Prompt:
Format every line of the material below as a Markdown table with the columns "No." and "Text", giving each line its row number and skipping blank lines. Leave the pictures out of the table.
[[ Recorded data open ]]
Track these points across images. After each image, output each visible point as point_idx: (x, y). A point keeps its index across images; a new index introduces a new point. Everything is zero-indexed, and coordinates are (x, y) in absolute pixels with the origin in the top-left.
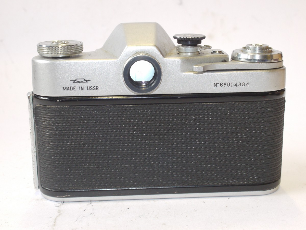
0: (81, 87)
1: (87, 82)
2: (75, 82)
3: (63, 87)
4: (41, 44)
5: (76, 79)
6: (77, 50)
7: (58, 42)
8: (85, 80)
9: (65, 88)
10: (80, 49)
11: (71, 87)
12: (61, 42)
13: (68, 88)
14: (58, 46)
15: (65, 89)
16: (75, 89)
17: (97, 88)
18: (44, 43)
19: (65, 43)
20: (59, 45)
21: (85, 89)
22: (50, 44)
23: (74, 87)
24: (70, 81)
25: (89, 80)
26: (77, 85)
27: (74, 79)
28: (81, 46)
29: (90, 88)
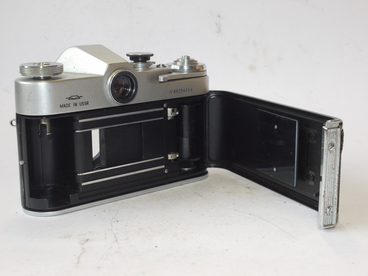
0: (75, 104)
1: (80, 98)
2: (70, 99)
3: (60, 105)
4: (23, 65)
5: (71, 96)
6: (57, 71)
7: (39, 64)
8: (78, 97)
9: (62, 105)
10: (60, 70)
11: (66, 104)
12: (43, 63)
13: (65, 105)
14: (39, 67)
15: (62, 107)
16: (70, 106)
17: (87, 103)
18: (26, 64)
19: (45, 64)
20: (41, 66)
21: (78, 104)
22: (32, 65)
23: (69, 104)
24: (66, 98)
25: (81, 97)
26: (72, 102)
27: (69, 97)
28: (61, 67)
29: (82, 104)
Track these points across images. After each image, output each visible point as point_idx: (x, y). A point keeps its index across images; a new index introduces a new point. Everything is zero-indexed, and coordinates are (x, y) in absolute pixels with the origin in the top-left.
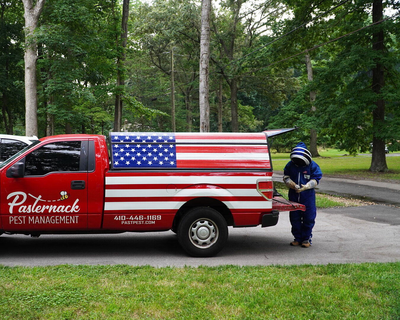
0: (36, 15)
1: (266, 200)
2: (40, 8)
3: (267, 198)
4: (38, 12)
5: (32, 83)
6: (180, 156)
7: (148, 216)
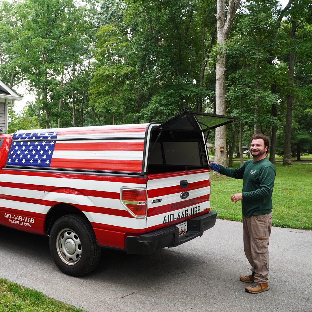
0: (225, 32)
1: (131, 216)
2: (228, 25)
3: (132, 214)
4: (226, 29)
5: (221, 92)
6: (57, 155)
7: (25, 218)
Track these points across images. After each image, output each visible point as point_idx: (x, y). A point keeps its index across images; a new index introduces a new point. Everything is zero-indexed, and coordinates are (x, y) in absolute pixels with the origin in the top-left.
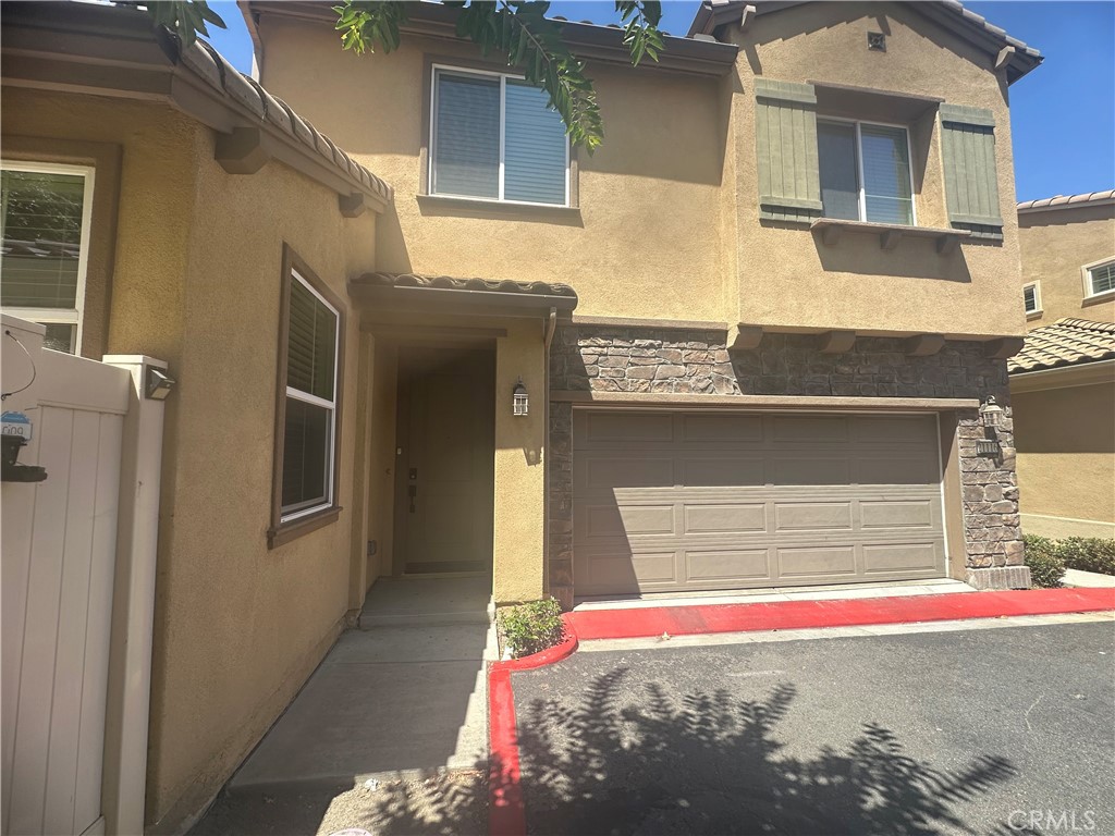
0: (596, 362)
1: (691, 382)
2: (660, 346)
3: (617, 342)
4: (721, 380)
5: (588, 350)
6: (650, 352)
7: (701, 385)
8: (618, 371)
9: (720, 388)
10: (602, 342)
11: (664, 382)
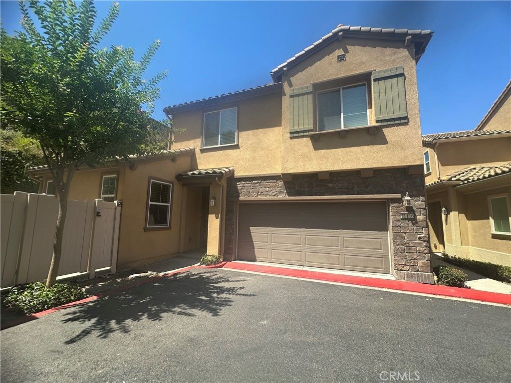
0: (242, 189)
1: (270, 193)
2: (261, 182)
3: (248, 182)
4: (280, 192)
5: (239, 185)
6: (258, 185)
7: (274, 194)
8: (248, 191)
9: (280, 195)
10: (243, 183)
11: (262, 194)
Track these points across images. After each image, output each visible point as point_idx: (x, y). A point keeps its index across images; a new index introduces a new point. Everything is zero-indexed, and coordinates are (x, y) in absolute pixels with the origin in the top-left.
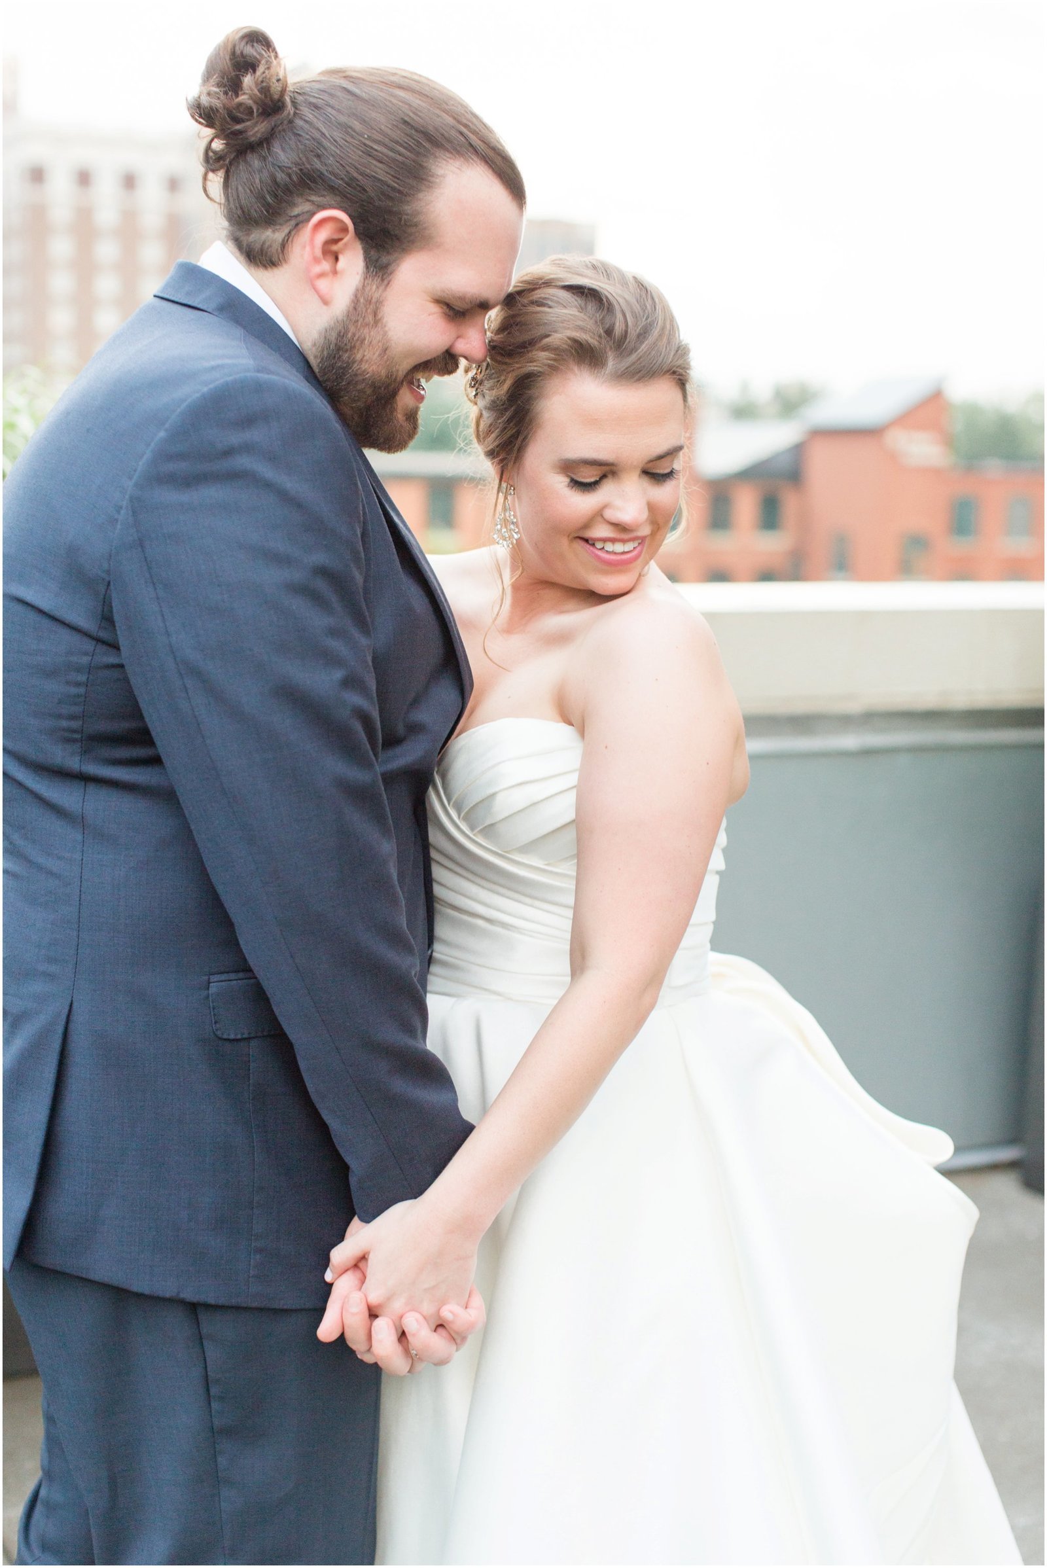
[[ Recorded data closed ]]
Worked solution:
| No. | Text |
|---|---|
| 1 | Track these points across images. After each image, output each visible point as point_idx: (x, y). A point keeps its index across images; a new index introduces a new point. Everything is zero-indexed, and coordinates are (x, y) in absolute pixels with the origin in the top-left. |
| 2 | 0: (81, 87) |
| 3 | 1: (87, 82) |
| 4 | 2: (75, 82) |
| 5 | 3: (63, 87) |
| 6 | 4: (41, 44) |
| 7 | 5: (76, 79) |
| 8 | 6: (77, 50) |
| 9 | 7: (58, 42) |
| 10 | 8: (85, 80) |
| 11 | 9: (65, 88) |
| 12 | 10: (80, 49) |
| 13 | 11: (71, 87) |
| 14 | 12: (61, 42) |
| 15 | 13: (68, 88) |
| 16 | 14: (58, 46) |
| 17 | 15: (65, 89) |
| 18 | 16: (75, 89) |
| 19 | 17: (97, 88) |
| 20 | 18: (44, 43) |
| 21 | 19: (65, 43) |
| 22 | 20: (59, 45) |
| 23 | 21: (85, 89) |
| 24 | 22: (50, 44) |
| 25 | 23: (74, 87) |
| 26 | 24: (70, 81) |
| 27 | 25: (89, 80) |
| 28 | 26: (77, 85) |
| 29 | 27: (74, 79) |
| 30 | 28: (81, 46) |
| 31 | 29: (90, 88) |
| 32 | 0: (75, 104) |
| 33 | 1: (80, 98) |
| 34 | 2: (70, 99) |
| 35 | 3: (60, 105) |
| 36 | 4: (23, 65) |
| 37 | 5: (71, 96) |
| 38 | 6: (57, 71) |
| 39 | 7: (39, 64) |
| 40 | 8: (78, 97) |
| 41 | 9: (62, 105) |
| 42 | 10: (60, 70) |
| 43 | 11: (66, 104) |
| 44 | 12: (43, 63) |
| 45 | 13: (65, 105) |
| 46 | 14: (39, 67) |
| 47 | 15: (62, 107) |
| 48 | 16: (70, 106) |
| 49 | 17: (87, 103) |
| 50 | 18: (26, 64) |
| 51 | 19: (45, 64) |
| 52 | 20: (41, 66) |
| 53 | 21: (78, 104) |
| 54 | 22: (32, 65) |
| 55 | 23: (69, 104) |
| 56 | 24: (66, 98) |
| 57 | 25: (81, 97) |
| 58 | 26: (72, 102) |
| 59 | 27: (69, 97) |
| 60 | 28: (61, 67) |
| 61 | 29: (82, 104) |
| 62 | Track these points across images. After each image, output each visible point as point_idx: (x, y). A point keeps its index across images; a new index introduces a new point. Everything is zero-indexed, and coordinates are (x, y) in absolute pixels with the origin in the top-left. |
| 63 | 0: (36, 15) |
| 64 | 1: (266, 200) |
| 65 | 2: (40, 8) |
| 66 | 3: (267, 198) |
| 67 | 4: (38, 12) |
| 68 | 5: (32, 83) |
| 69 | 6: (180, 156) |
| 70 | 7: (148, 216) |
| 71 | 0: (225, 32) |
| 72 | 1: (131, 216) |
| 73 | 2: (228, 25) |
| 74 | 3: (132, 214) |
| 75 | 4: (226, 29) |
| 76 | 5: (221, 92) |
| 77 | 6: (57, 155) |
| 78 | 7: (25, 218) |
| 79 | Track these points across images. After each image, output each visible point as point_idx: (x, y). A point keeps its index across images; a new index introduces a new point. Everything is zero-indexed, and coordinates are (x, y) in absolute pixels with the origin in the top-left. |
| 80 | 0: (596, 362) |
| 81 | 1: (691, 382) |
| 82 | 2: (660, 346) |
| 83 | 3: (617, 342) |
| 84 | 4: (721, 380) |
| 85 | 5: (588, 350) |
| 86 | 6: (650, 352) |
| 87 | 7: (701, 385) |
| 88 | 8: (618, 371) |
| 89 | 9: (720, 388) |
| 90 | 10: (602, 342) |
| 91 | 11: (664, 382) |
| 92 | 0: (242, 189) |
| 93 | 1: (270, 193) |
| 94 | 2: (261, 182) |
| 95 | 3: (248, 182) |
| 96 | 4: (280, 192) |
| 97 | 5: (239, 185) |
| 98 | 6: (258, 185) |
| 99 | 7: (274, 194) |
| 100 | 8: (248, 191) |
| 101 | 9: (280, 195) |
| 102 | 10: (243, 183) |
| 103 | 11: (262, 194) |
| 104 | Track these points across images. After each image, output each visible point as point_idx: (x, y). A point keeps its index across images; a new index introduces a new point. Everything is zero-indexed, and coordinates are (x, y) in absolute pixels with the origin in the top-left. |